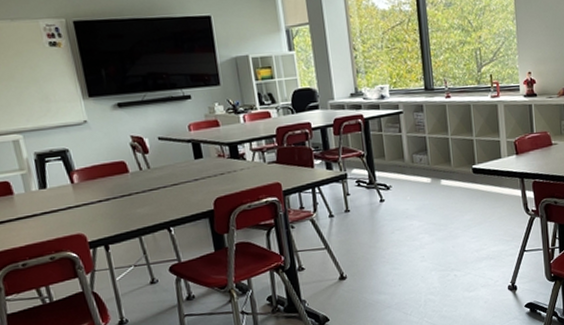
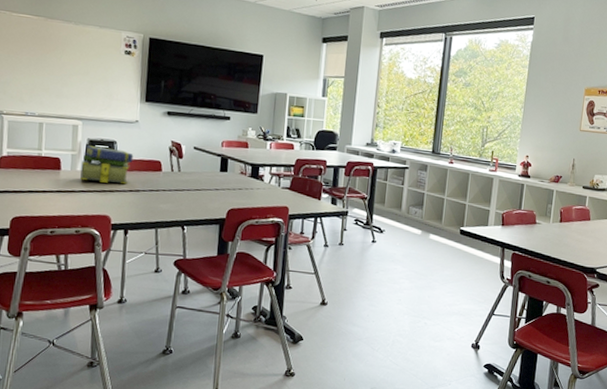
stack of books: none [34,158,94,200] -> present [80,145,134,184]

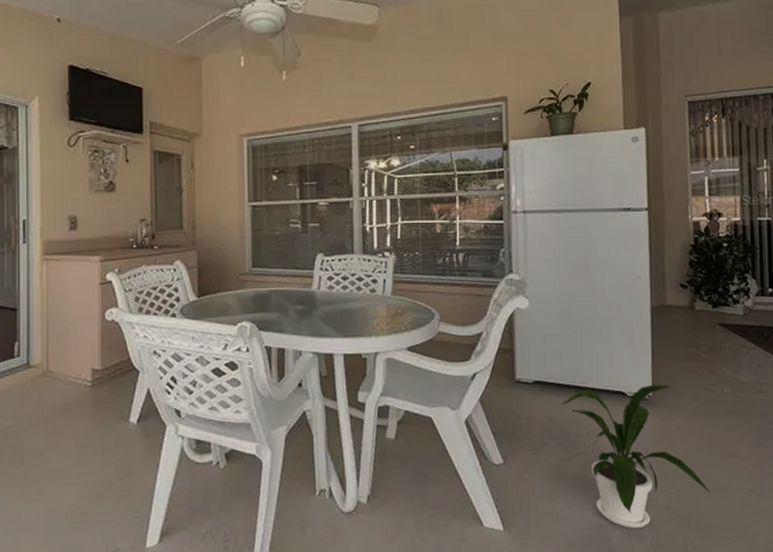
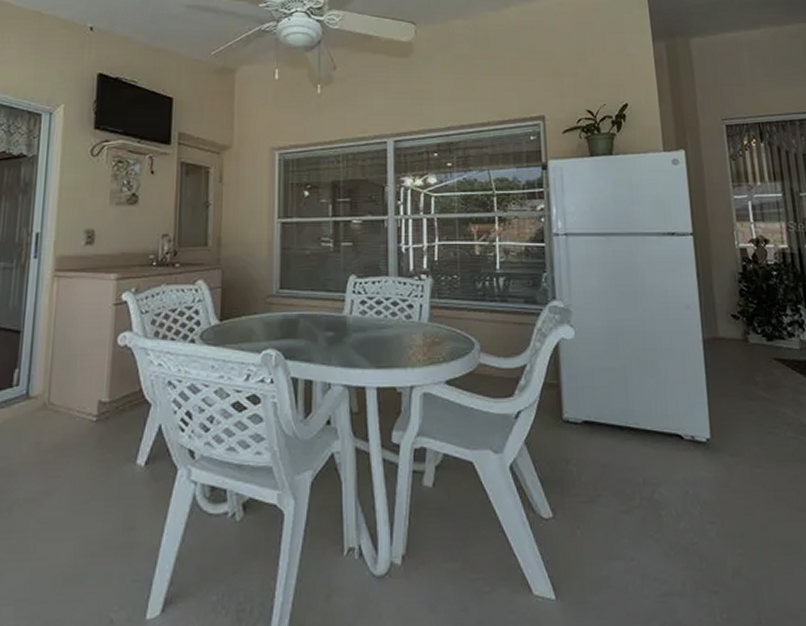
house plant: present [562,385,711,529] -> none [614,427,783,599]

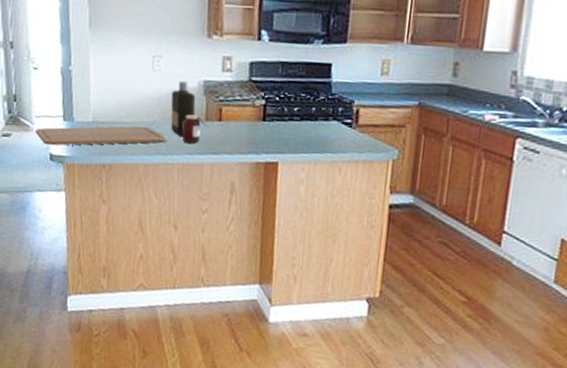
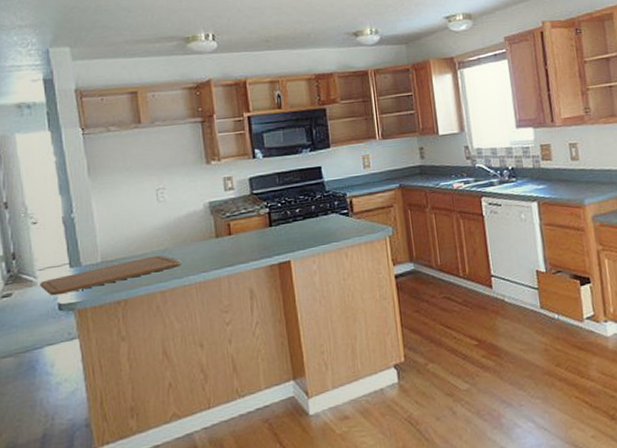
bottle: present [170,81,196,137] -> none [179,206,205,258]
jar: present [181,114,208,143] -> none [194,234,219,262]

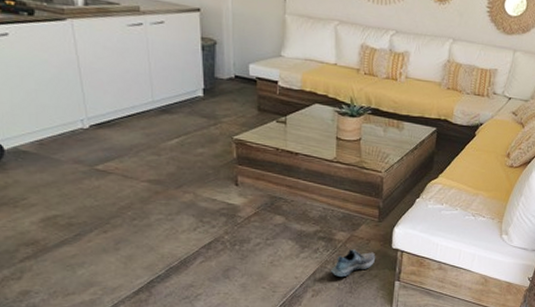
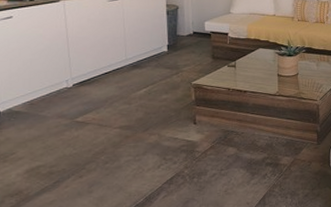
shoe: present [330,249,376,278] -> none [277,172,317,199]

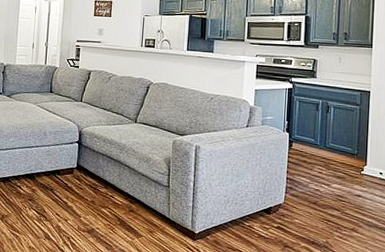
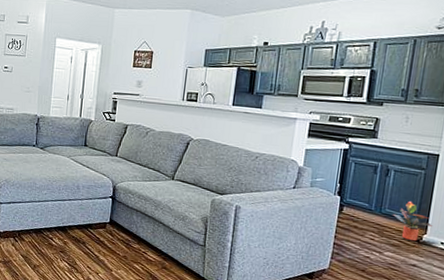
potted plant: none [335,135,372,173] -> present [392,201,433,242]

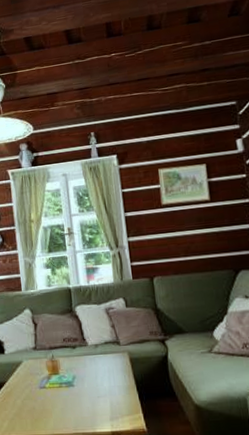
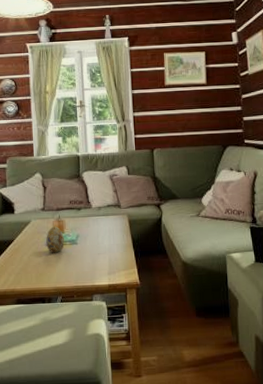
decorative egg: none [39,367,60,397] -> present [46,226,64,253]

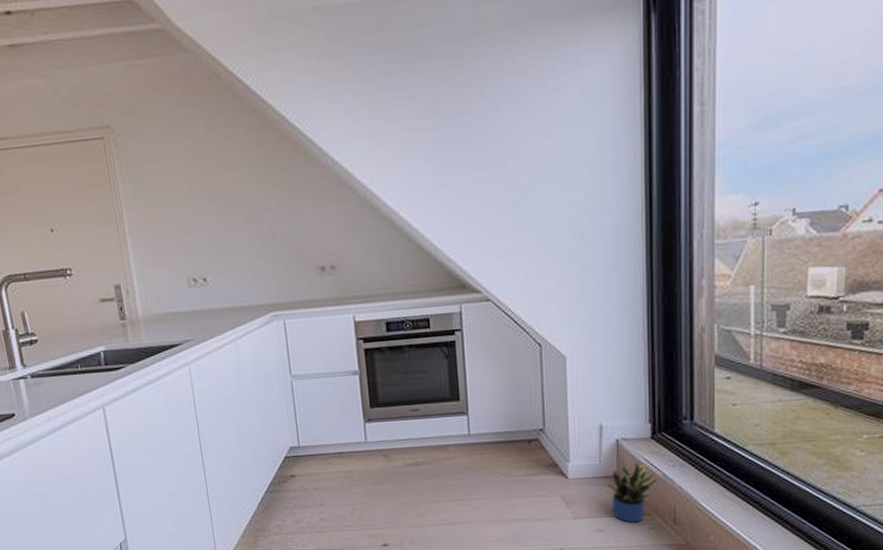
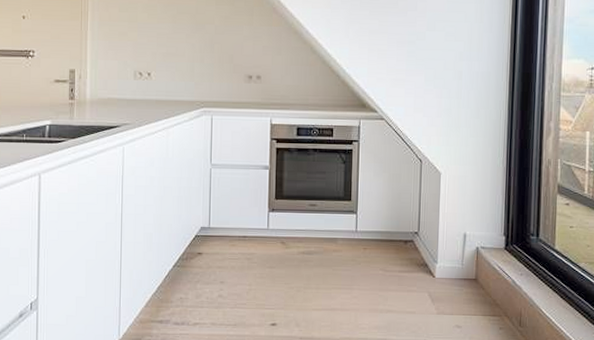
potted plant: present [608,456,658,523] -> none [467,262,508,322]

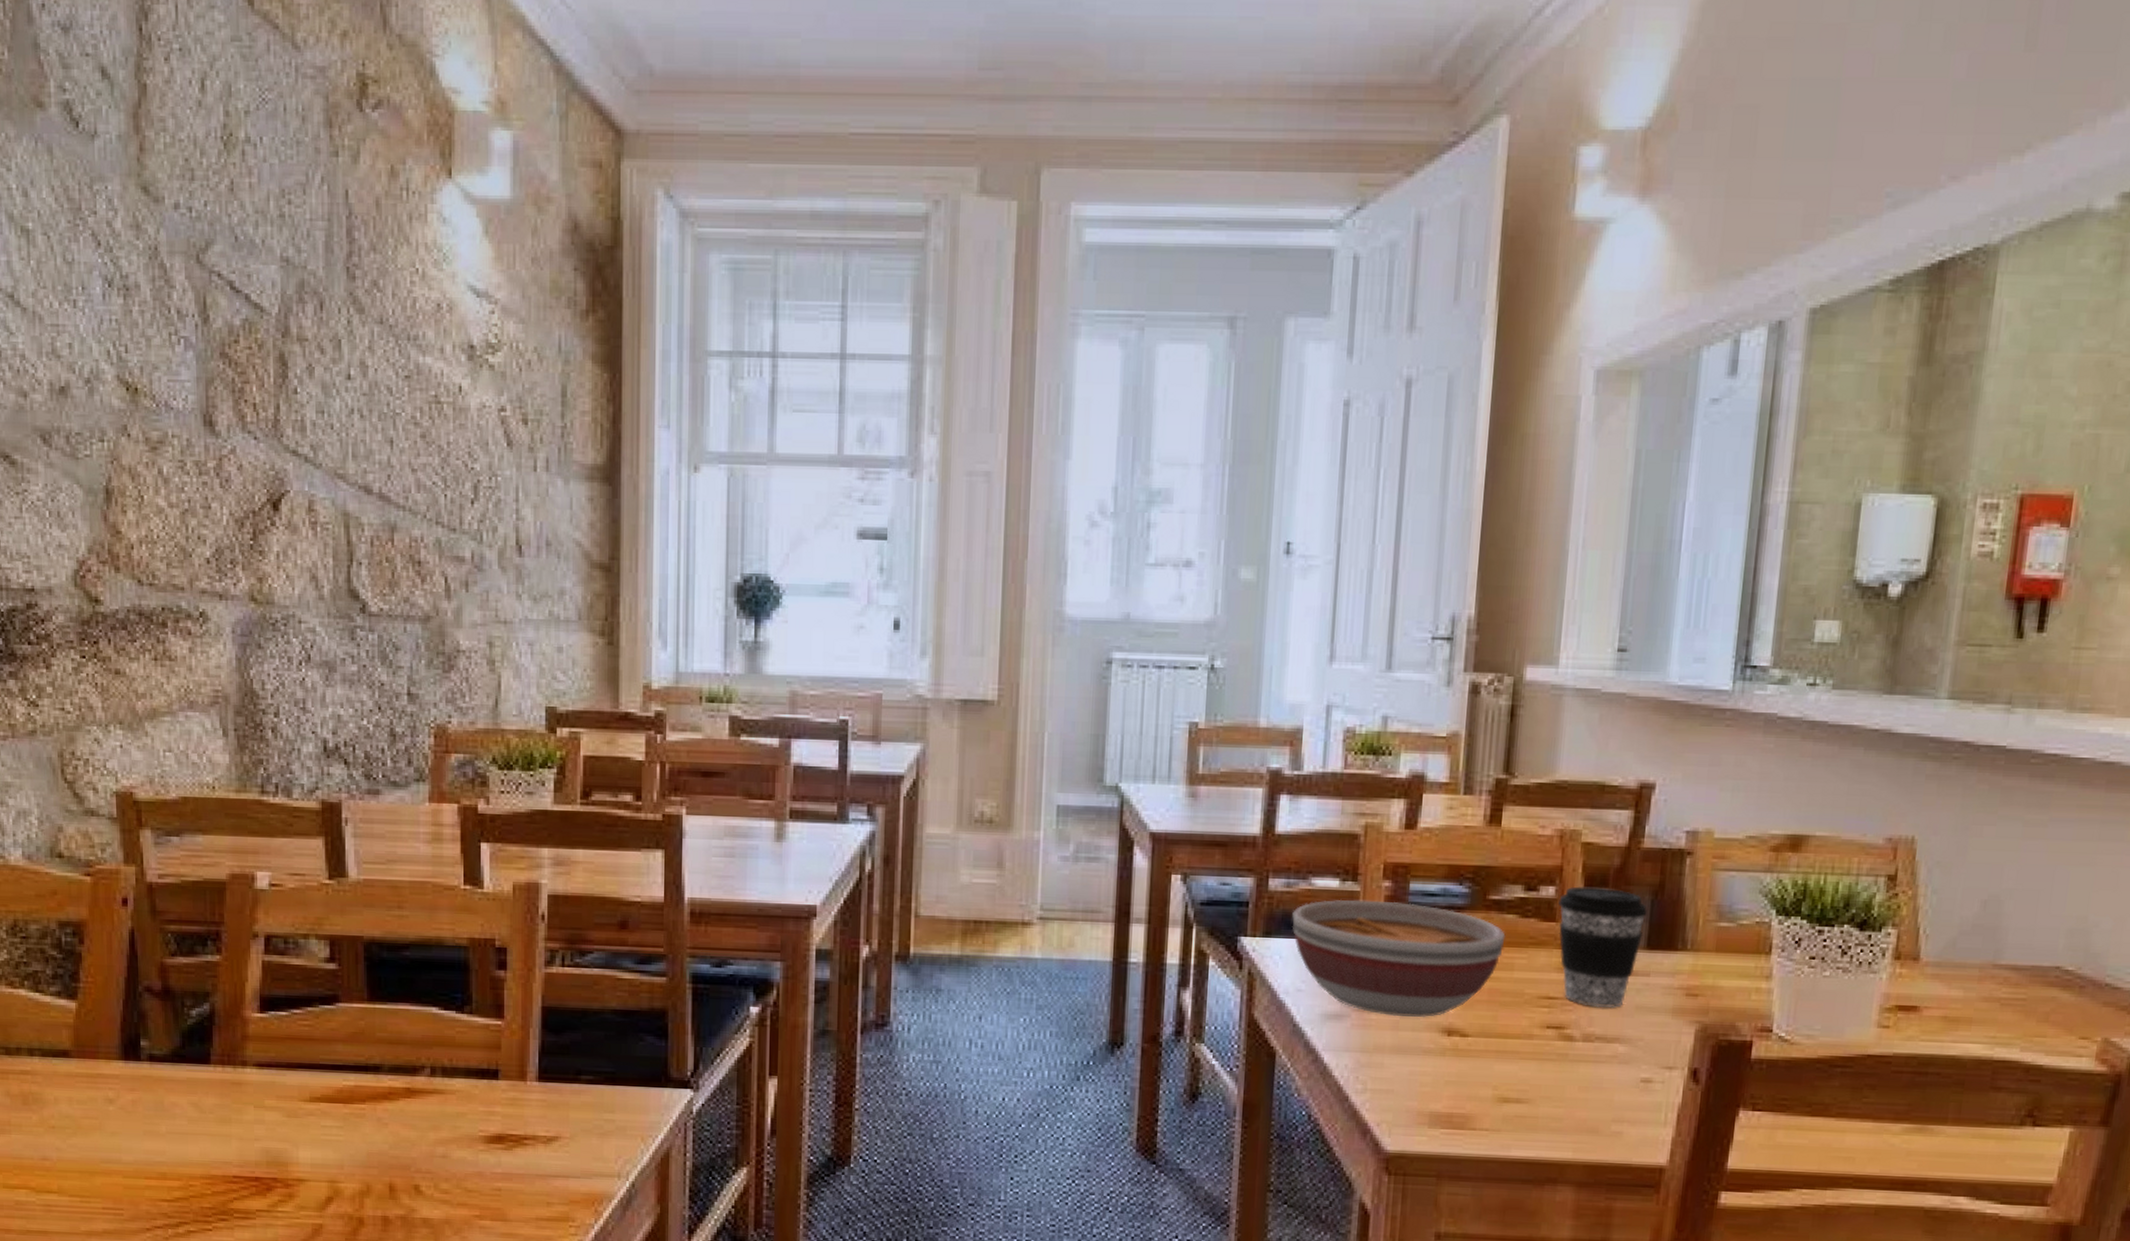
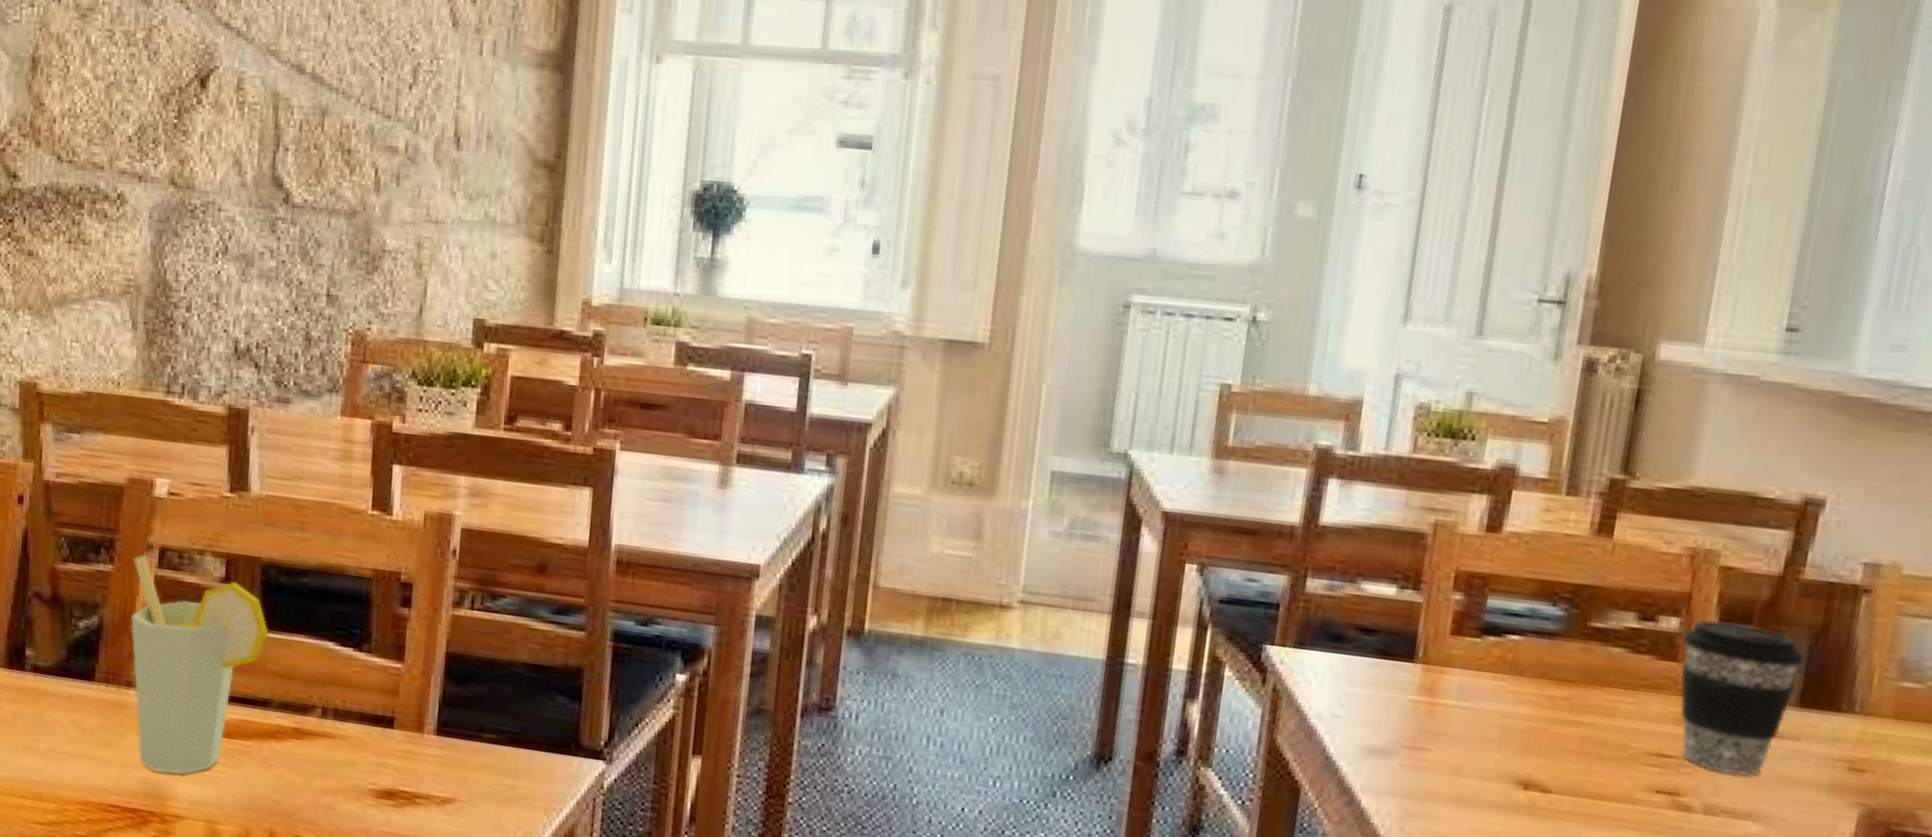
cup: none [239,943,375,1141] -> present [131,555,269,774]
bowl: present [1292,899,1506,1017] -> none [1331,610,1609,764]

Work to complete
Each line from the one with "house plant: present" to the last line of the listing should be returned exactly, both ends included, and no picture with them.

Response
house plant: present [562,385,711,529] -> none [614,427,783,599]

bottle: present [170,81,196,137] -> none [179,206,205,258]
jar: present [181,114,208,143] -> none [194,234,219,262]

shoe: present [330,249,376,278] -> none [277,172,317,199]

potted plant: none [335,135,372,173] -> present [392,201,433,242]

decorative egg: none [39,367,60,397] -> present [46,226,64,253]

potted plant: present [608,456,658,523] -> none [467,262,508,322]

cup: none [239,943,375,1141] -> present [131,555,269,774]
bowl: present [1292,899,1506,1017] -> none [1331,610,1609,764]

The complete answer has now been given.